09 April 2008

What would you do?

For the last two days I've been taking an emergency first aid course. Just another perk about moving to East Africa. What do you do when there's a fire, car accident, earthquake, explosion and there's no 911 to call? At the start of the class the instructor gave us a scenario and we all sat dumbfounded, thinking about what to do. She asked if anyone felt overwhelmed and almost all of us raised our hands. At the end of the class the instructor went back to the same scenario and we were all able to triage the situation. I now know how to stabilize a chest flail with my shoe. (I also now know what a chest flail is!) I feel a little like MacGuyver.
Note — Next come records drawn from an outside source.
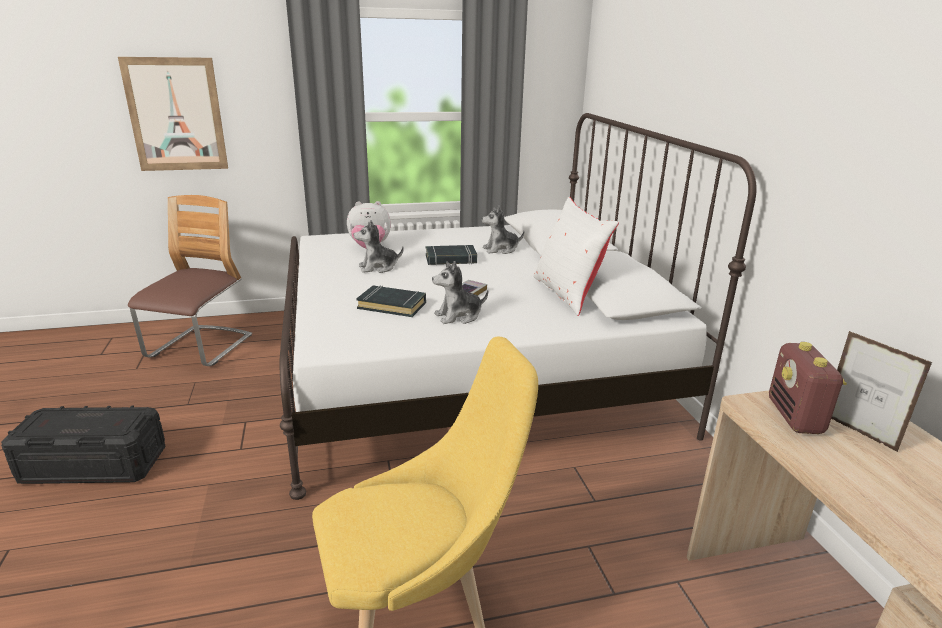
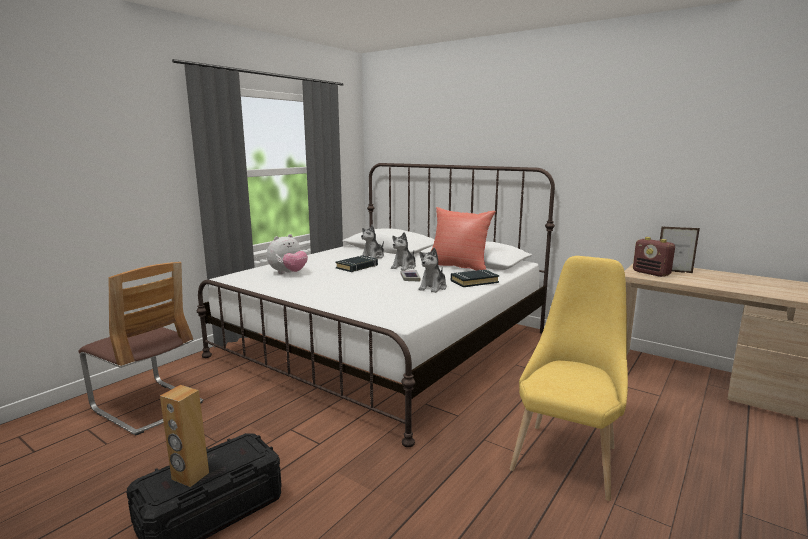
camera: 40 degrees left, 10 degrees down
(62, 424) = (190, 476): none -> brown speaker
(176, 115) = (76, 179): picture -> none
(200, 348) = (147, 406): chair -> chair turned 150 degrees clockwise
(378, 267) = (323, 280): plush toy -> plush toy (404, 267)
(392, 305) = (385, 293): black book -> black book (474, 281)
(568, 294) = (458, 266): white pillow -> red pillow

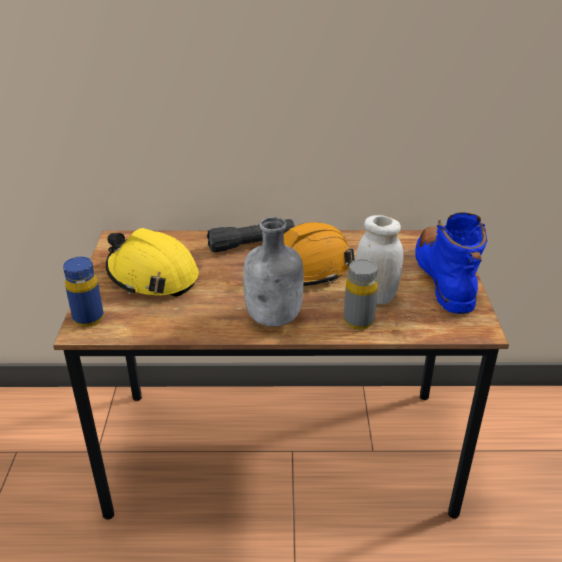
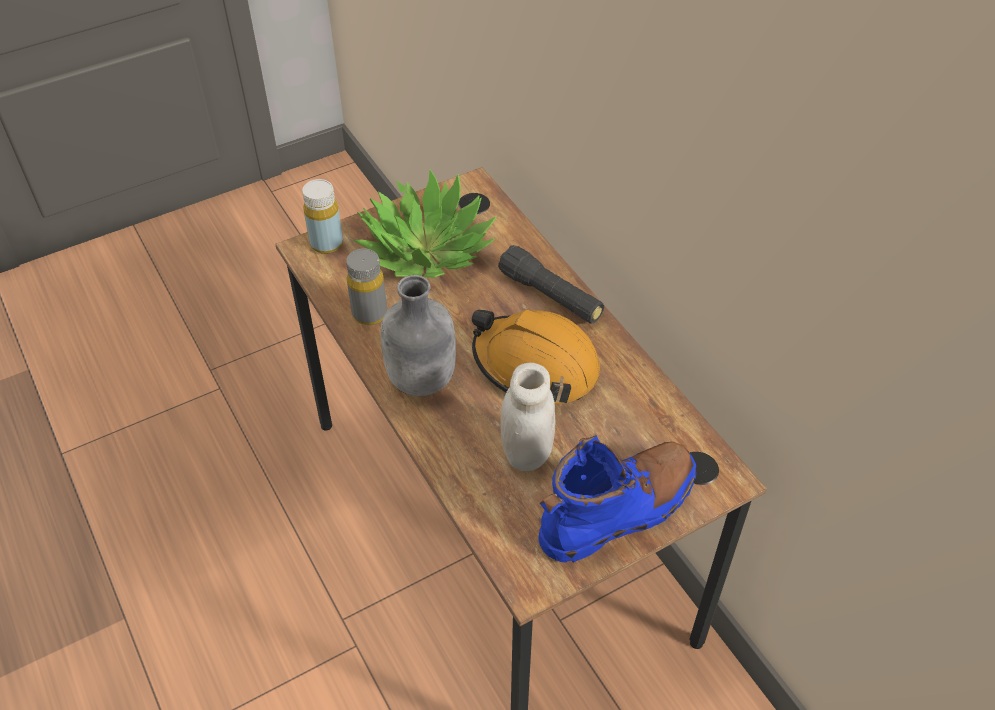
camera: 60 degrees right, 15 degrees up
(88, 318) = (326, 243): blue bottle -> yellow bottle
(152, 276) = (426, 249): yellow hard hat -> potted plant
(358, 321) = (465, 456): grey bottle -> grey bottle (369, 314)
I hope that at the very least, if faced with a traumatic situation, I've learned not to panic and freeze and if nothing else provide good bedside manner if I can't remember any of the physical patch-ups.

If you witness a car accident, if you see someone faint on the sidewalk, if your kid impales himself with a pen, if your grandma spills boiling water on herself, do you know what to do? It's amazing how learning a few simple tricks can alleviate pain and hopefully save a life. I didn't know an organized way of responding to a scene. Now I do. The instructor pointed out that if there was an explosion in the building we were in in Fairfax County, Virginia, it could take several hours to get all the victims to the hospital. Even in first-world suburban and urban neighborhoods, ambulances take time and the more victims you have, the more ambulances you need. It's easy to take calling 911 for granted when that's what we're trained to do from the time we first learn to use a telephone. But whether you're in Georgetown, D.C., or Georgetown, Guyana, you don't have to sit helplessly.

My course was set-up through Mike's employer but the American Red Cross offers courses for everyone.


Justin said...

so what is a chest flail - we need to know in case it happens!!

Stephanie said...

It's when three or more consecutive ribs are broken in two or more places, so a large section of ribcage is broken. The broken part will move opposite of the rest of the ribcage so you have to put it back into alignment. Pack the flail with cloth and find something that simulates a breastbone (like a flip-flop or Converse All-Star) and tape it all up.

Cara Lopez Lee said...

I learned first aid and CPR in my early youth, many many moons ago. You made me realize the importance of taking a course again, especially since I have plenty more third-world trips on my list.

Thanks for the info on the chest flail. Hope I never have to deal with one, but boy will I feel like a hero if I do... so long as I don't get your instructions all wrong!